La ciencia y la técnica pueden liberar al hombre de muchas de
sus necesidades, pero el hombre tiene hambre no solo de pan, y eso no queda
garantizado con los meros recursos de la tecnología. El destino común exige,
por tanto, un cambio de rumbo.
Tal cambio lo apunta la comprensión del nuevo papel del
hombre en la evolución del cosmos: “La biología molecular aportó una
contribución fantástica demostrando la universalidad del código genético: todos
los seres vivos, desde la ameba más primitiva, pasando por los dinosaurios, por
los primates y llegando hasta el homo sapiens/demens
de hoy, emplean el mismo lenguaje genético, formulado fundamentalmente por
cuatro letras básicas: la A (adenina), la C (citosina), la G (guanina), y la T
(timina) para producirse y reproducirse” (L. Boff, Ecología de la tierra, grito de los pobres, Madrid, Trotta, 1996,
p.24).
Todo esto nos lleva a aprender una nueva forma de
comunicación con la totalidad de los seres y sus relaciones. Está emergiendo
una nueva sensibilidad para con el planeta en cuanto totalidad.

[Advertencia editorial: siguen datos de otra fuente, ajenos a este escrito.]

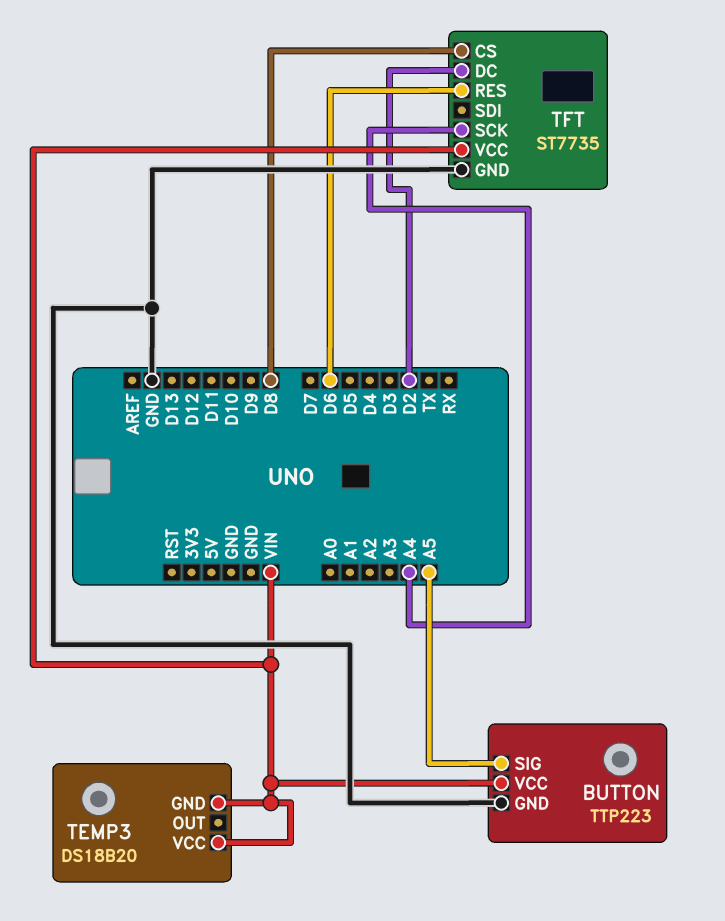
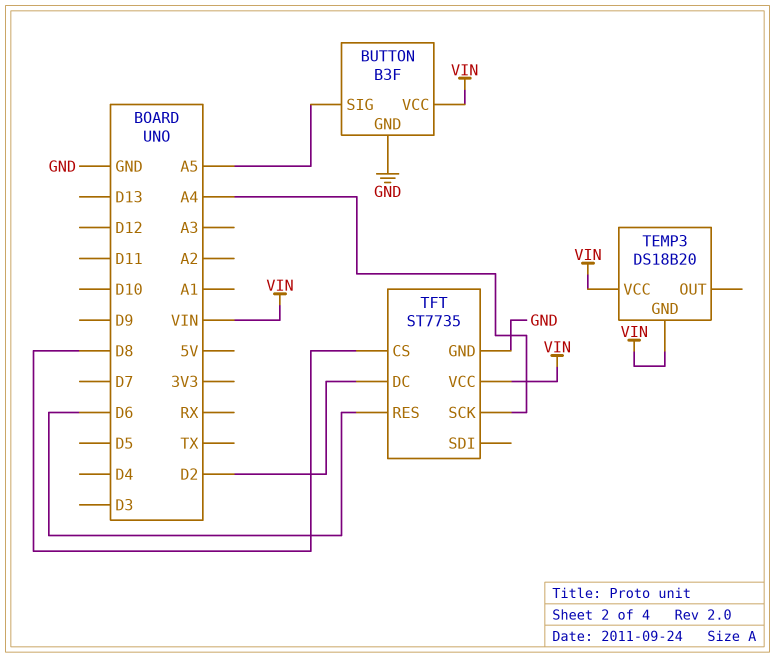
BUTTON: TTP223 -> B3F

Son muchas las culturas que han hablado, muchos los caminos
que se han abierto y todos necesitamos ayudarnos para mejorar los desafíos de
los más variados sistemas.
Sencillamente estamos descubriendo que, por delante, por
encima y por abajo de todos los hallazgos y laberintos se halla nuestra casa
perdida, nuestro hogar común olvidado: La Tierra, la Comunidad humana y
Cósmica.
Ya no admitimos que La Tierra sea una simple reserva
físico-química de materias primas. Es un organismo extremadamente complejo y
dinámico. Es la gran Madre que nos nutre y transporta. Desde esta nueva percepción,
entendemos que la ciencia y la técnica ya no pueden estar contra la naturaleza
sino con ella y a favor de ella. La Tierra y la Humanidad aparecen como una
única entidad, un único ser complejo: no somos extranjeros en La Tierra, sino
hijos de ella, somos La Tierra misma en su expresión de conciencia, de libertad
y de amor (Eclesalia Informativo autoriza y recomienda la difusión de sus
artículos, indicando su procedencia).